Consigna A:
Copie literalmente, del texto sobre Robin Williams, el fragmento que va desde "Por Ciudadano.News" hasta "pedir reconocimiento alguno.".
Consigna B:
Reduzca a una lista breve el párrafo del texto sobre Robin Williams que comienza con «Robin Williams, cuya muerte», conservando sus datos principales.

Texto proporcionado:
# # #

Por Ciudadano.News
10 Mayo de 2022 - 15:07
Robin Williams, cuya muerte a los 63 años todavía causa nostalgia y tristeza en sus seguidores, utilizó su renombre dentro del mundo del espectáculo para marcar la diferencia en la vida del prójimo siempre que pudo. Y un claro ejemplo de ello es que demandaba a los estudios una cláusula que exigía contratar y dar trabajo a un número de personas sin techo en sus películas.
“Mi trabajo real es ayudar a la gente” le dijo en una ocasión a un paciente de cáncer llamado David Buist, a quien el actor llamaba con frecuencia para darle ánimos durante el año que duró su tratamiento. Una frase solidaria que define en pocas palabras una de las labores ejemplares que Williams hizo en pleno corazón de Hollywood, sin pedir reconocimiento alguno.

# # #

Registros extraídos:
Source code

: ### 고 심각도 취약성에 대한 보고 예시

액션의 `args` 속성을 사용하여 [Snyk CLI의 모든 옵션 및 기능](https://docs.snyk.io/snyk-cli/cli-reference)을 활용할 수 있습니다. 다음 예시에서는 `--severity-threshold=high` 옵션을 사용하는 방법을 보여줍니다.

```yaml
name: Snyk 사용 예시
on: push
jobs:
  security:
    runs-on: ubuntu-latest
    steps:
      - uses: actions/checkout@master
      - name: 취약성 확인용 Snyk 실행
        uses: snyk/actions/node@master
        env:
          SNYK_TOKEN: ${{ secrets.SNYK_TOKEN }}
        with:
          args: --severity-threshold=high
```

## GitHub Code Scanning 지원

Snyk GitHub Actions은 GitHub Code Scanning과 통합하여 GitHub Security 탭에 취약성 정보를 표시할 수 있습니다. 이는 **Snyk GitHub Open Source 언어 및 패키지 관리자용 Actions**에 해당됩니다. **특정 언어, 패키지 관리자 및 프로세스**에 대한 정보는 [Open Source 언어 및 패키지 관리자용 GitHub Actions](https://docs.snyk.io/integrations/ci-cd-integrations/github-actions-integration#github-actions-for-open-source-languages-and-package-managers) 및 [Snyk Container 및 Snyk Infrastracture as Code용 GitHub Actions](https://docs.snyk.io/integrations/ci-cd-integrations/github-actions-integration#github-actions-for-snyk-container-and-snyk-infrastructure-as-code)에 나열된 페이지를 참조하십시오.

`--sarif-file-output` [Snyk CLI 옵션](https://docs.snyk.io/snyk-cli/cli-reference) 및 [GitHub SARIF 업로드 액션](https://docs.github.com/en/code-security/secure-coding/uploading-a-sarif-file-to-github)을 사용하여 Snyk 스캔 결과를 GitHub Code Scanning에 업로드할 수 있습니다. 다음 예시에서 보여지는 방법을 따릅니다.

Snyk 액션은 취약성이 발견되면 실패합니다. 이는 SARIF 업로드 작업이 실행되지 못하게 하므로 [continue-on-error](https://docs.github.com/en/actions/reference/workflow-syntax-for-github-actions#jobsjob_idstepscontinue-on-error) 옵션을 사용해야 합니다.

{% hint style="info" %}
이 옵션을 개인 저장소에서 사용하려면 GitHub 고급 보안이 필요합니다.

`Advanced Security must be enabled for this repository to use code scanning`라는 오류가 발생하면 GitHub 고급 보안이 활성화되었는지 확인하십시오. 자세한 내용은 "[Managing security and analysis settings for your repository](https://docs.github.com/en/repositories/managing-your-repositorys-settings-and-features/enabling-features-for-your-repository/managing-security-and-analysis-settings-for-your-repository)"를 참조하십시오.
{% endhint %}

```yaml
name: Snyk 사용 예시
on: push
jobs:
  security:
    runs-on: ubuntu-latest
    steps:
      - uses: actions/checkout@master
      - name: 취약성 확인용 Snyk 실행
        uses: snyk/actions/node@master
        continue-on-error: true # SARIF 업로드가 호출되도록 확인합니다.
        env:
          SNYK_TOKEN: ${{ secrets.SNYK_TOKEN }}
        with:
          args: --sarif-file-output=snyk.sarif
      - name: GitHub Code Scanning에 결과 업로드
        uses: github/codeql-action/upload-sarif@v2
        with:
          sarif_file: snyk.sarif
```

# # #

Respuesta redactada A:
Por Ciudadano.News
10 Mayo de 2022 - 15:07
Robin Williams, cuya muerte a los 63 años todavía causa nostalgia y tristeza en sus seguidores, utilizó su renombre dentro del mundo del espectáculo para marcar la diferencia en la vida del prójimo siempre que pudo. Y un claro ejemplo de ello es que demandaba a los estudios una cláusula que exigía contratar y dar trabajo a un número de personas sin techo en sus películas.
“Mi trabajo real es ayudar a la gente” le dijo en una ocasión a un paciente de cáncer llamado David Buist, a quien el actor llamaba con frecuencia para darle ánimos durante el año que duró su tratamiento. Una frase solidaria que define en pocas palabras una de las labores ejemplares que Williams hizo en pleno corazón de Hollywood, sin pedir reconocimiento alguno.

Respuesta redactada B:
- Robin Williams murió a los 63 años, y su muerte todavía causa nostalgia y tristeza en sus seguidores.
- Aprovechó su renombre en el mundo del espectáculo para marcar la diferencia en la vida del prójimo siempre que pudo.
- Exigía a los estudios una cláusula que obligaba a contratar a un número de personas sin techo en sus películas.